Wheels turning for Snowden
Now that local mountain biker Trevor Snowden is sitting down, he’s standing taller than he ever has before.
“It’s not always physically standing, it’s spiritually standing,” said Snowden, a South Shore resident and two-time winner of the unofficial national championship for four-wheel mountain bikers.
Before a snowboard accident injured Snowden’s spine two years ago, leaving him paralyzed below the waist, he was building his career as a pro snowboarder. But after completing his final season on the national championship circuit this season, Snowden is eying bigger projects and loftier goals for his new sport.
“Snowboarding, I was just doing it to make something of myself,” Snowden said. “Now I can do things to make something of a lot of people.
“That’s the goal, is to be on the same level as anybody else, in our own league,” he said. “Some people say it’s more extreme to get hurt and come back, but maybe they don’t understand, because they can’t comprehend what it’s like because they’re not hurt.”
Snowden has landed on his feet, literally and figuratively. Toward the end of 1997, he took off from a jump preparing for a snowboard competition, but overshot the transition area. Even though he landed on his board, the shock of his feet hitting the flat transmitted through his body to his spine, paralyzing him from the waist down. While Snowden’s recovery was long – six months – his return to competition and an active lifestyle seems quicker.
With the help of friend Shaun Palmer, Snowden soon was racing again, in the four-wheeled bicycles paralyzed athletes have adopted and ridden to a new level of competition. Palmer had seen the wheelers on the World Cup mountain bike circuit, and offered to buy one for Snowden.
Snowden recounted Palmer’s visit to his hospital room: “‘You’ve got to get one,’ that’s what he said.
“I just pinned it up on the wall, and as I was healing, I just started to look at it, asking God if I should do it or not ….” Snowden said. “And God said, ‘It’s all right, my son.'”
It took Snowden a couple of rolls in his bike to realize he could crash and emerge without further injury. Soon after, he started racing, and moved up to the sport’s elite level. This year, he already has wrapped his wheeler-division title with wins in Deer Valley, Utah and Big Bear, Calif. Some observers of the wheeler circuit see Snowden as the Palmer of his sport.
“It’s kind of true, because that’s how we do it in South Shore,” Snowden said. “We just think alike: Palmer, how he can dominate all sports, I want to do that for wheelchairs.”
Snowden sees himself leading the sport’s metamorphosis with his company, Trev-Air Chairs, which is designing racing chairs and chairs for everyday use to take technology to the year 2000 and beyond. He’s also trying to make chaircross – like boardercross for wheelers – part of the Gravity Games, and replacing dual slalom on courses for two-wheel bikes with chaircross. If leading innovation means being outspoken, so be it. Snowden is prepared, because he found himself in a similar position before.
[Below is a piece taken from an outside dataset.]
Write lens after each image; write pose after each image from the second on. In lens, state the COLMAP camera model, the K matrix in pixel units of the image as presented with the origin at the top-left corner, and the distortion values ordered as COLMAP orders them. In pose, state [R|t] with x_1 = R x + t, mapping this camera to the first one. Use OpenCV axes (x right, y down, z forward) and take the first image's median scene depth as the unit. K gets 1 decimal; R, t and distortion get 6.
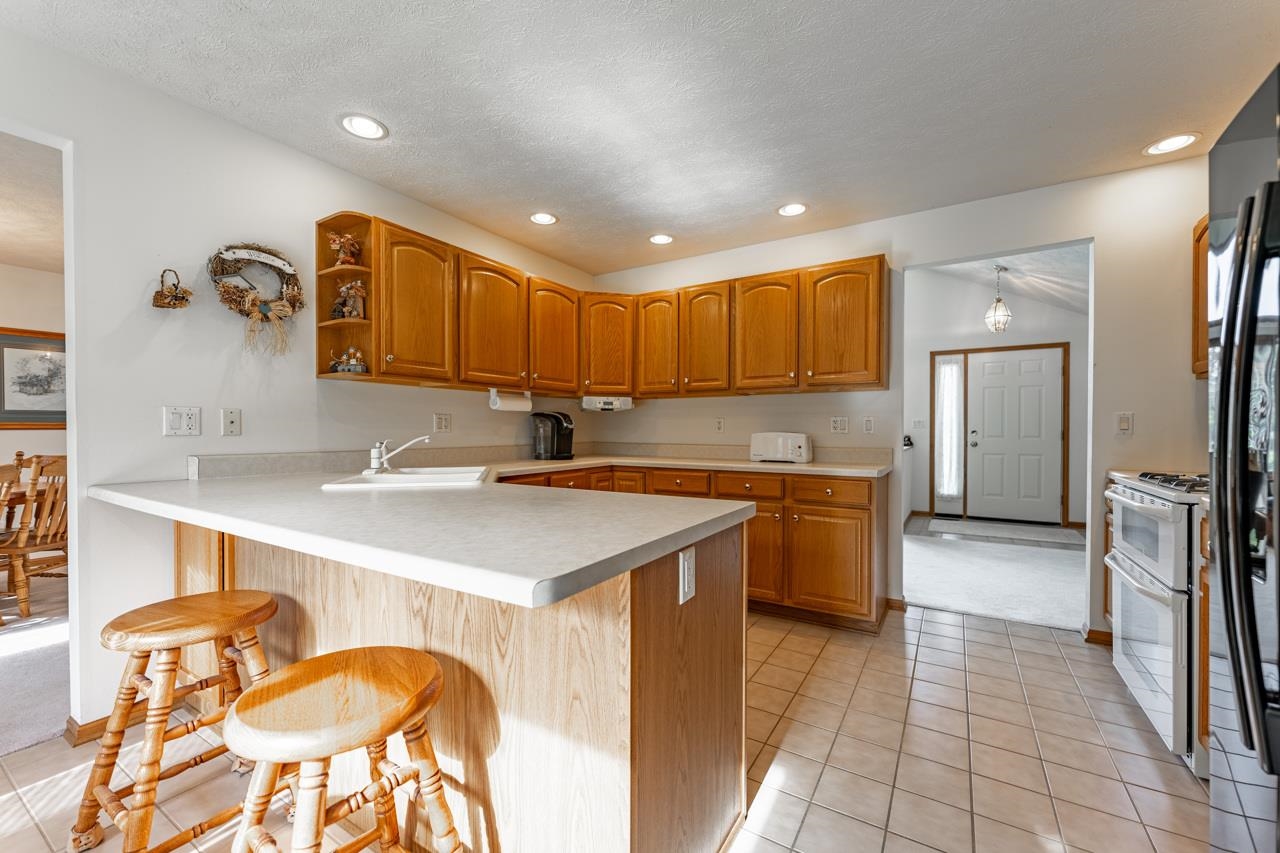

“Who were we?” he asked. “We were just a bunch of punk kids, biking and skateboarding.”
Now those disciplines are part of ESPN’s X Games. And snowboarding, once banned from many ski areas, is pushing snowsports in new directions. Chaircross could do something similar for the wheeler bikes. Snowden has been in contact with the Boreal Ski Area on Tahoe’s North Shore about starting the event. It could transform itself from possibility into reality as early as next year.
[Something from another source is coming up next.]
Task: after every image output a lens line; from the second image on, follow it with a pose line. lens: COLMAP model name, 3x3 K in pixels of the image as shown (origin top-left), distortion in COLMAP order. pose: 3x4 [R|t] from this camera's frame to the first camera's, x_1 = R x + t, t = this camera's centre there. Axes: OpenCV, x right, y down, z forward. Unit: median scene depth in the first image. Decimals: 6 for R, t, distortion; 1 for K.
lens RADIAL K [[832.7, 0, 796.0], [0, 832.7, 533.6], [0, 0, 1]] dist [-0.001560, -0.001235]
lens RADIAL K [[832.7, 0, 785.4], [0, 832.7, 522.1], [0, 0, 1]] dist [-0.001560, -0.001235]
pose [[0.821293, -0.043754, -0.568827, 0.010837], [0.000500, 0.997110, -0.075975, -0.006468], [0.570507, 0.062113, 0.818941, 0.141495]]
“I think it’s a very likely (thing), especially if we have somebody like Trevor Snowden who wants to get it organized,” said Boreal summer operations manager Sam Harris.
Boreal already has adapted chairlifts so they can lift the four-wheel bikes to the top of the courses, and has a precursor of the courses wheelers could use. The resort will play host to a all-terrain boardercross race over Labor Day Weekend, and the course the mountain-boarders will use is similar.
As he essentially wrapped his second title by winning four races this season, Snowden is skipping the NORBA finals in Mount Snow, Vt. Snowden said the association with NORBA has been good for the sport, but he contends wheelers have different requirements for slalom courses. Chaircross already has its own website (chairx.com), and Snowden is optimistic it will be part of cycling’s future. But if changes don’t happen soon, don’t look for Snowden to continue along the current circuit.
“I learned,” he said. “I thank them very much for the experience. Either they accept our terms and our proposals for having our own courses, or I’m out.”